Reports came into the Knox County 911 Dispatch center concerning a fire near U.S. 25E and Old U.S. 25 near KY 1232 just before 3 p.m. Thursday.
The fire began closer to the Old U.S. 25, behind Slusher’s Auto Sales.
Choppy winds and dry conditions fueled the fire until it reached the edge of the road on U.S. 25E, where smoke from the blaze caused brief blinding conditions on the highway.
No one was injured, and no structures were damaged in the fire.
Kentucky’s Spring Forest Fire Hazard Season begins Feb. 15, and runs through the end of April.
According to the Kentucky Division of Forestry website, during 2012, more than 1,200 fires were reported across the state of Kentucky, which scorched nearly 33,000 acres. The average fire consumed approximately 27 acres.

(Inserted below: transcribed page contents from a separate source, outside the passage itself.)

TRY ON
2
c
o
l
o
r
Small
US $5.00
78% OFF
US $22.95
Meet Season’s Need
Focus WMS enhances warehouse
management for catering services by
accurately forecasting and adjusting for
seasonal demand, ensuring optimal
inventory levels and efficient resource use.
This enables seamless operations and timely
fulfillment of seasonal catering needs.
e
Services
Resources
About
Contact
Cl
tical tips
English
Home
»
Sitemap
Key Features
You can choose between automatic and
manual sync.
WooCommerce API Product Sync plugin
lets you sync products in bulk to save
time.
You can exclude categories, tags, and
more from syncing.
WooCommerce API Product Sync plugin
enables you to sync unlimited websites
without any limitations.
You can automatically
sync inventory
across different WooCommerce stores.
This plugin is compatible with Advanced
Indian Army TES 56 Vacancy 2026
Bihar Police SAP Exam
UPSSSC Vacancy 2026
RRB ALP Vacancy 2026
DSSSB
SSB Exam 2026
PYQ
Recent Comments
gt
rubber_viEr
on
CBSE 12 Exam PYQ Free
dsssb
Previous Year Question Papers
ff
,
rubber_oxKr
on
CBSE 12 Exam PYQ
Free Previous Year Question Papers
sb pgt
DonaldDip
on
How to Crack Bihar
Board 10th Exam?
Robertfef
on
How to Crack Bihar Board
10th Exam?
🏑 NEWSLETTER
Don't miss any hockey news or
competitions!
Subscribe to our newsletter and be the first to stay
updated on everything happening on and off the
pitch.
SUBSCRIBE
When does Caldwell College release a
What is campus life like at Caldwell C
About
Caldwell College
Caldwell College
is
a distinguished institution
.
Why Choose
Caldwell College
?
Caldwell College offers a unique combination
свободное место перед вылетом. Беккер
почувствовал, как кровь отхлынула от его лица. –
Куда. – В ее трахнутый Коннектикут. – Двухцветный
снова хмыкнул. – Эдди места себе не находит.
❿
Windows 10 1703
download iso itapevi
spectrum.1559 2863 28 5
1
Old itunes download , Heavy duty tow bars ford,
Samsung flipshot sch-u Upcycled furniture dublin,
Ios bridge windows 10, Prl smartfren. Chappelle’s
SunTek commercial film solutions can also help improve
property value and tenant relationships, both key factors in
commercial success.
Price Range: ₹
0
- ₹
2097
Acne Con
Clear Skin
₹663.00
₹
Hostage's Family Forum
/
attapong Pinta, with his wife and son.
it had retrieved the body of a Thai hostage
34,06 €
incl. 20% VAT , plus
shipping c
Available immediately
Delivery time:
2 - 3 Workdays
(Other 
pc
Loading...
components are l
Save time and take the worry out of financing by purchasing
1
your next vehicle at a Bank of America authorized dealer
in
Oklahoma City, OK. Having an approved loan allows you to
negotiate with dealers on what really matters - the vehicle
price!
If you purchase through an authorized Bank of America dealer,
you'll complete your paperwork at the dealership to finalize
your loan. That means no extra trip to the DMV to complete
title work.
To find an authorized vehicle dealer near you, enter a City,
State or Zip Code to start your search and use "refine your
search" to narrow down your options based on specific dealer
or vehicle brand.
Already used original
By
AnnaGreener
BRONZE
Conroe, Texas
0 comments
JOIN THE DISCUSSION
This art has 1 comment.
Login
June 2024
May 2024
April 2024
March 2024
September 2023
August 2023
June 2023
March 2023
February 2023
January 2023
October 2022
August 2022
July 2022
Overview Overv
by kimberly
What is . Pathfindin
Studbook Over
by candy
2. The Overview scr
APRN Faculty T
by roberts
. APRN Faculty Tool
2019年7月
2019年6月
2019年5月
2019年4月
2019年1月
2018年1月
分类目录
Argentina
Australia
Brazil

That same website states that arson leads as the cause of Kentucky’s forest fires. “Ninety-nine percent of all wildland fires in Kentucky are caused by humans,” it states. “Some fires are accidental like unmonitored debris burning, campfires and sparks from farm equipment, but…many are intentionally set.”
The percentage is high, the website states.
“Nearly 60 percent of all wildfires in Kentucky are caused by arsonists,” it states. “These fires damage more than just forestland. They threaten homes, businesses and lives.”
According to Kentucky Revised Statutes, setting fire to land or property owned by another person rot entity is illegal.
KRS 149.380 states, “No person shall: 1)Willfully, maliciously, or wantonly set on fire or cause or procure to be set on fire any timberland, or flammable material on such land, which land is not owned, leased or controlled by him. 2)Willfully, maliciously, or wantonly allow a fire to escape from his land and burn the land or property of another. 3)Willfully, maliciously, or wantonly set, throw or place any device, instrument or paraphernalia in or adjacent to any timberland with intent to set fire to such land, or which in the natural course of events would result in fire being set to such timberland.”
The KDF website states those caught violating this statute could face a fine of not less than $1,000 nor more than $10,000, imprisonment for not more than five years, or both fine and imprisonment.